▸ Aim of the exercise: What follows is a set of records; repeat them exactly, without the pictures.

▸ Source information:
>>>

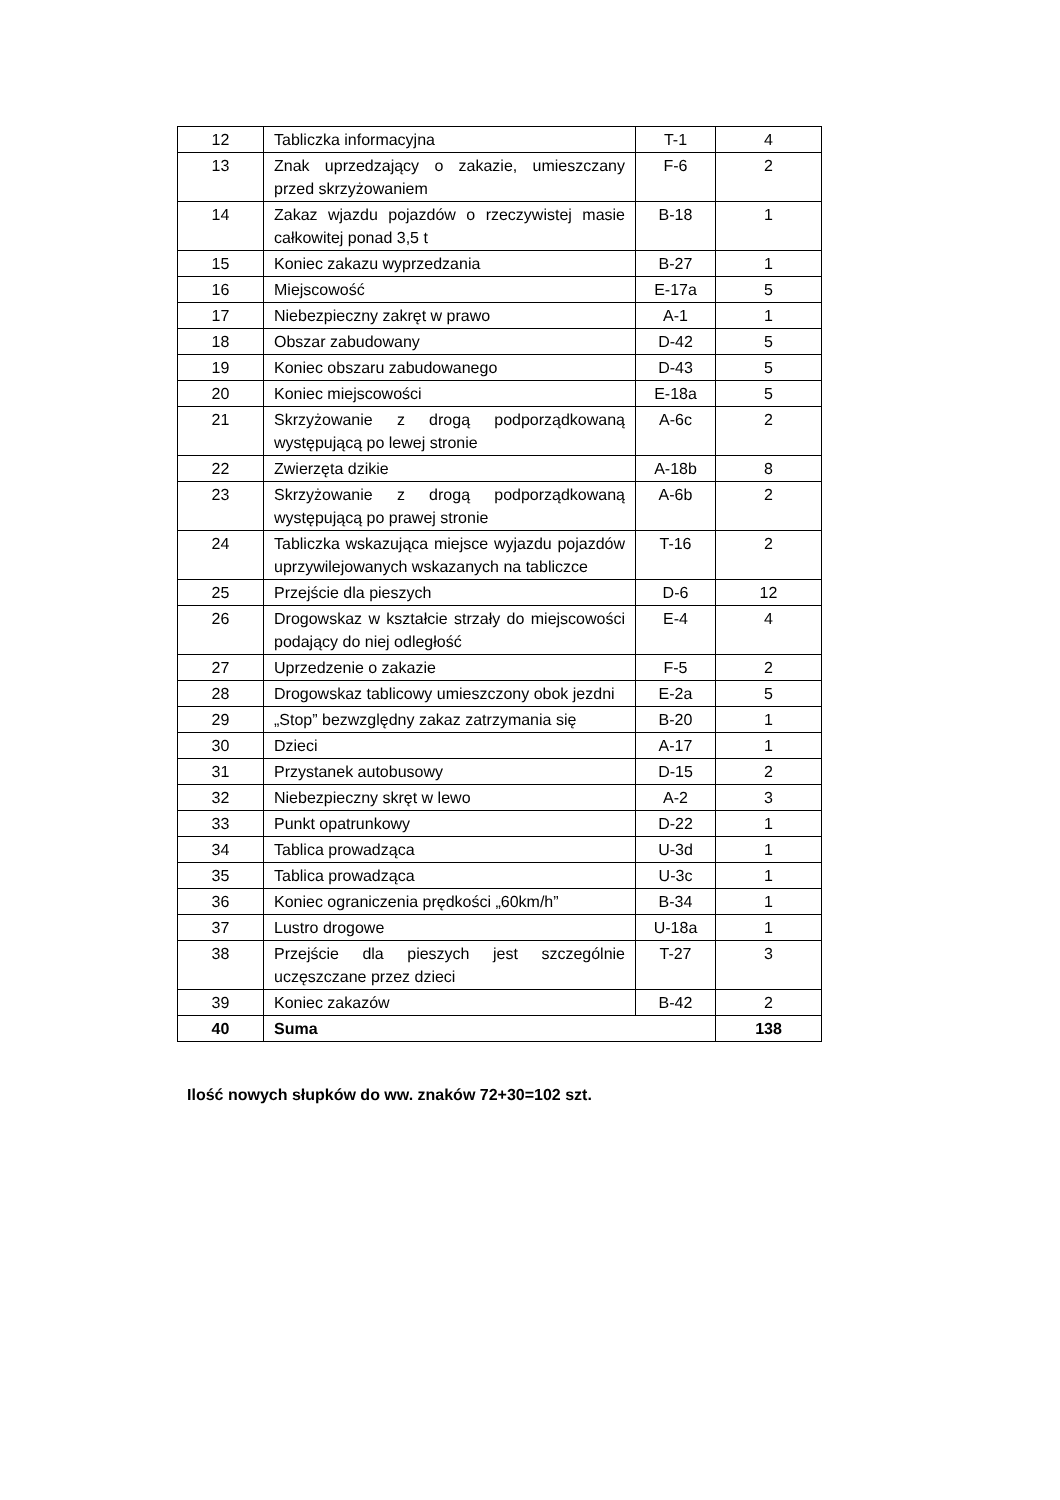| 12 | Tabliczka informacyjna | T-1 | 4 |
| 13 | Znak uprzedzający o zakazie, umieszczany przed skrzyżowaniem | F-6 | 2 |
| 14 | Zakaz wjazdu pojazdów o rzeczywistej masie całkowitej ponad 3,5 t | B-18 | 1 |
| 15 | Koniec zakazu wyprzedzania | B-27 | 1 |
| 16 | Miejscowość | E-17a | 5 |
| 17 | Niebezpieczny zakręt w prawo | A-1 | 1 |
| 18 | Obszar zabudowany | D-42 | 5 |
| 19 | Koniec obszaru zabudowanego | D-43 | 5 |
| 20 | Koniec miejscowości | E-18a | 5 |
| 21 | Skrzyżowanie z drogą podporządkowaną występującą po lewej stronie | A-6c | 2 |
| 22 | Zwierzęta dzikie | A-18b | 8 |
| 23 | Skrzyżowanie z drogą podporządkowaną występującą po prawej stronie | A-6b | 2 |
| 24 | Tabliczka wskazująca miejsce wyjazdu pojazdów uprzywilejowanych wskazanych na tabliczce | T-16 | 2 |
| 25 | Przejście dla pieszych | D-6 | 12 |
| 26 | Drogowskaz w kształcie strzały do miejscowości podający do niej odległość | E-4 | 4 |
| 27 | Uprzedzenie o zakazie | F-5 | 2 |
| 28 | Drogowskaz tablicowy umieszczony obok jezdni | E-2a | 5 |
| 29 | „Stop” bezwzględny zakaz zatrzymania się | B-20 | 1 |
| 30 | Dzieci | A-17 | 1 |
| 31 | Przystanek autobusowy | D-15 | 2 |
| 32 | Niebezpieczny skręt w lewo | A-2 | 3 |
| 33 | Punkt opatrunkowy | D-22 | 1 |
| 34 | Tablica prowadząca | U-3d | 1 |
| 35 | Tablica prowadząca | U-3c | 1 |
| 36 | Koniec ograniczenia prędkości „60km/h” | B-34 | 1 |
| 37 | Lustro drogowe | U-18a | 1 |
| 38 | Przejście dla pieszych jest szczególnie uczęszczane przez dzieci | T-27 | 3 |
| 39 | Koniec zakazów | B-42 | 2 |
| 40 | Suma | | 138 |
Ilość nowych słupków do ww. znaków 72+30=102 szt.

<<<

▸ Written response:
| 12 | Tabliczka informacyjna | T-1 | 4 |
| 13 | Znak uprzedzający o zakazie, umieszczany przed skrzyżowaniem | F-6 | 2 |
| 14 | Zakaz wjazdu pojazdów o rzeczywistej masie całkowitej ponad 3,5 t | B-18 | 1 |
| 15 | Koniec zakazu wyprzedzania | B-27 | 1 |
| 16 | Miejscowość | E-17a | 5 |
| 17 | Niebezpieczny zakręt w prawo | A-1 | 1 |
| 18 | Obszar zabudowany | D-42 | 5 |
| 19 | Koniec obszaru zabudowanego | D-43 | 5 |
| 20 | Koniec miejscowości | E-18a | 5 |
| 21 | Skrzyżowanie z drogą podporządkowaną występującą po lewej stronie | A-6c | 2 |
| 22 | Zwierzęta dzikie | A-18b | 8 |
| 23 | Skrzyżowanie z drogą podporządkowaną występującą po prawej stronie | A-6b | 2 |
| 24 | Tabliczka wskazująca miejsce wyjazdu pojazdów uprzywilejowanych wskazanych na tabliczce | T-16 | 2 |
| 25 | Przejście dla pieszych | D-6 | 12 |
| 26 | Drogowskaz w kształcie strzały do miejscowości podający do niej odległość | E-4 | 4 |
| 27 | Uprzedzenie o zakazie | F-5 | 2 |
| 28 | Drogowskaz tablicowy umieszczony obok jezdni | E-2a | 5 |
| 29 | „Stop” bezwzględny zakaz zatrzymania się | B-20 | 1 |
| 30 | Dzieci | A-17 | 1 |
| 31 | Przystanek autobusowy | D-15 | 2 |
| 32 | Niebezpieczny skręt w lewo | A-2 | 3 |
| 33 | Punkt opatrunkowy | D-22 | 1 |
| 34 | Tablica prowadząca | U-3d | 1 |
| 35 | Tablica prowadząca | U-3c | 1 |
| 36 | Koniec ograniczenia prędkości „60km/h” | B-34 | 1 |
| 37 | Lustro drogowe | U-18a | 1 |
| 38 | Przejście dla pieszych jest szczególnie uczęszczane przez dzieci | T-27 | 3 |
| 39 | Koniec zakazów | B-42 | 2 |
| 40 | Suma | | 138 |
Ilość nowych słupków do ww. znaków 72+30=102 szt.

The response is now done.